No dia 11 de março de 2020, a Organização Mundial da Saúde (OMS) elevou a Covid-19 ao status de pandemia. A mudança de classificação gerou um sentimento de pânico nas redes sociais, em razão das incertezas em relação à doença, mas também levantou um importante questionamento acerca dos critérios necessários para declarar a doença como uma pandemia.
Esse questionamento ocorreu principalmente pelo fato de existirem outras doenças em nosso país que também apresentam um grau de importância significativo para a saúde da população, mas que não são classificadas como epidemias ou pandemias, como a infecção pelo novo coronavírus. O maior exemplo são as doenças cardiovasculares.
De acordo com o Cardiômetro da Sociedade Brasileira de Cardiologia (clique aqui para acessar), de 01/01/2020 a 05/04/2020, cerca de 104 mil pessoas foram a óbito em decorrência de alguma doença relacionada ao aparelho cardiovascular no Brasil. Ou seja, a cada 90 segundos uma pessoa morreu em decorrência das doenças cardiovasculares em nosso país. Nesse mesmo período, a infecção pelo coronavírus levou a óbito cerca de 62.784 pessoas no mundo inteiro, de acordo com o último relatório da OMS1.
Não é difícil perceber que as doenças cardiovasculares mataram, somente no Brasil, quase o dobro do que o coronavírus matou no mundo em 2020. O mesmo raciocínio pode ser aplicado para outras doenças como a tuberculose e a malária, e para causas externas como violência e acidentes de trânsito. Esses números permitem entender o questionamento feito inicialmente: por que essas doenças, em especial as doenças cardiovasculares, também não são consideradas uma epidemia?

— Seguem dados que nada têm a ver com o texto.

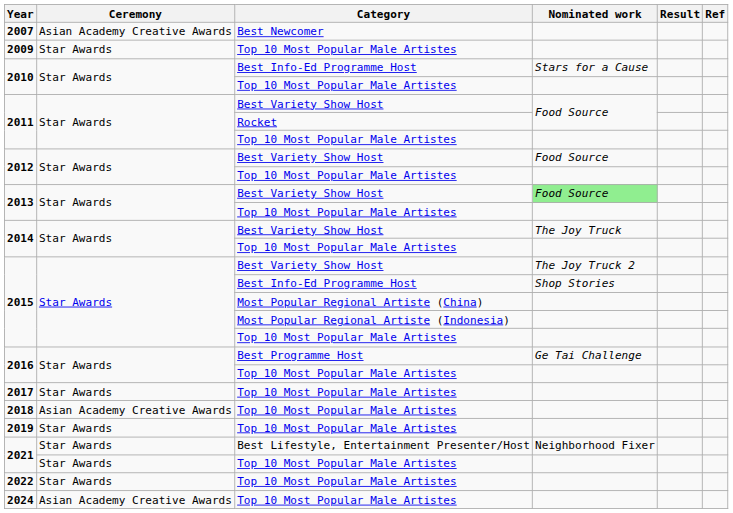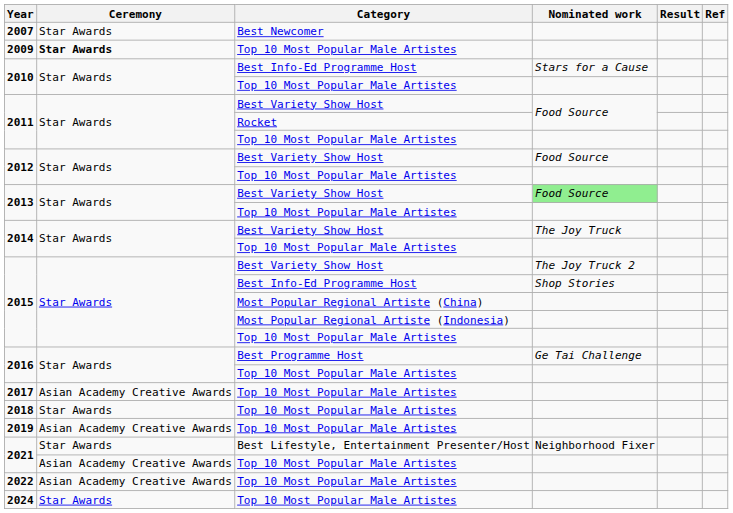2007 | Ceremony: Asian Academy Creative Awards -> Star Awards
2009 | Ceremony: normal -> bold
2017 | Ceremony: Star Awards -> Asian Academy Creative Awards
2018 | Ceremony: Asian Academy Creative Awards -> Star Awards
2019 | Ceremony: Star Awards -> Asian Academy Creative Awards
2021 / Top 10 Most Popular Male Artistes | Ceremony: Star Awards -> Asian Academy Creative Awards
2022 | Ceremony: Star Awards -> Asian Academy Creative Awards
2024 | Ceremony: Asian Academy Creative Awards -> Star Awards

Para responder a esse questionamento, precisamos recorrer a alguns conceitos básicos de vigilância em saúde. O comportamento normal de uma doença é conhecido como processo endêmico. Ou seja, quando uma doença atinge uma determinada população dentro dos padrões esperados para aquela região durante um certo período, classificamos essa doença como endêmica. Ou seja, a endemia é caracterizada como a ocorrência de uma doença dentro dos padrões regulares e sazonais em uma determinada população.
Neste momento você pode estar se perguntando: mas como eu saberei se o número de casos para essa doença está dentro do esperado para essa população? Para isso, é necessário estabelecer previamente o nível esperado da doença, e um dos principais métodos utilizados para obter esse conhecimento é por intermédio de um gráfico chamado diagrama de controle (Figura 2).

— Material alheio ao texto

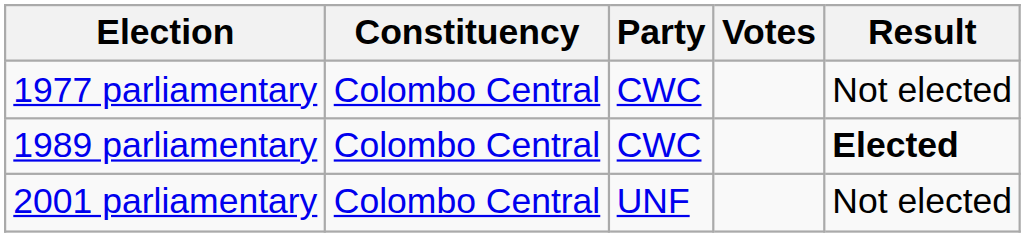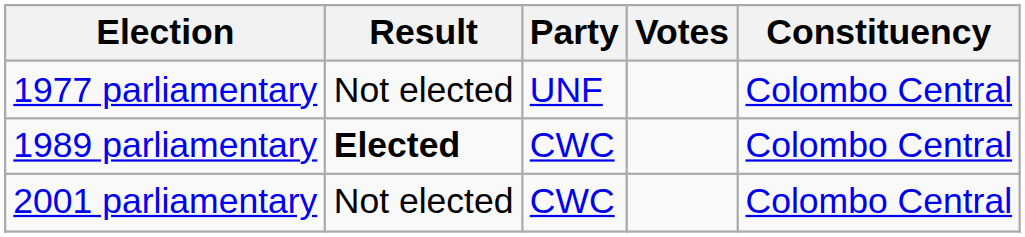columns swapped: Constituency <-> Result
1977 parliamentary | Party: CWC -> UNF
2001 parliamentary | Party: UNF -> CWC
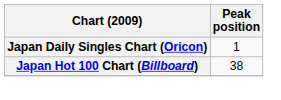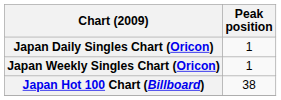+ row: Japan Weekly Singles Chart (Oricon) | 1
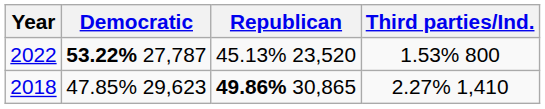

O diagrama de controle consiste na representação gráfica da média mensal de uma determinada doença durante um período de 10 anos de análise, permitindo variações para cima ou para baixo. Por meio desse gráfico podemos analisar o comportamento normal de uma doença em determinada população e, quando ocorrer uma alteração anormal nesse comportamento, conseguimos detectá-la.
A partir do momento em que ocorre uma alteração anormal ou brusca no comportamento dessa doença (p. ex., aumento súbito nos números de infarto do miocárdio no Brasil em janeiro), chamamos esse processo de epidemia. Ou seja, quando o número de casos supera o padrão normal esperado, estamos diante de um processo epidêmico.
Percebam que o termo epidemia não significa um grande número de casos. Epidemia significa um excesso de casos em comparação à frequência normal. Portanto, podemos ter um único caso de uma doença e classificar essa doença como epidemia? A resposta, por incrível que pareça, é sim!
Citando como exemplo a Covid-19, o padrão esperado para essa doença na população brasileira é zero. O mesmo padrão se repete para os Estados Unidos, França, Alemanha, Japão, Coreia do Norte etc… Ou seja, o simples fato de fugir ao padrão esperado para a população mundial classifica a infecção pelo novo coronavírus como uma epidemia; ainda, por atingir vários países, essa epidemia pode também ser chamada de pandemia.
Com esses conceitos em mente, conseguiremos entender o motivo pelo qual a infecção pelo vírus é uma pandemia enquanto a doença cardiovascular em nossa população não é. Tudo está relacionado ao conceito. Infelizmente, esse número de mortes pelas doenças cardiovasculares no Brasil está dentro do esperado. Está dentro do esperado que as doenças cardiovasculares levem quase três brasileiros a óbito desde que você começou a ler este texto. É lamentável, mas esse é o motivo.
Por isso, é importante que a prevenção seja realizada de acordo com a orientação de seu município/estado. Ficar em casa não significa dar importância menor às doenças cardiovasculares ou aos acidentes de trânsito. Ficar em casa significa ter a consciência de que estamos passando por um processo epidêmico e não endêmico, uma vez que foge do padrão esperado.
REFERÊNCIA
1. World Health Organization. Coronavirus disease 2019 (COVID-19) Situation Report-76. Reports. 5 April 2020.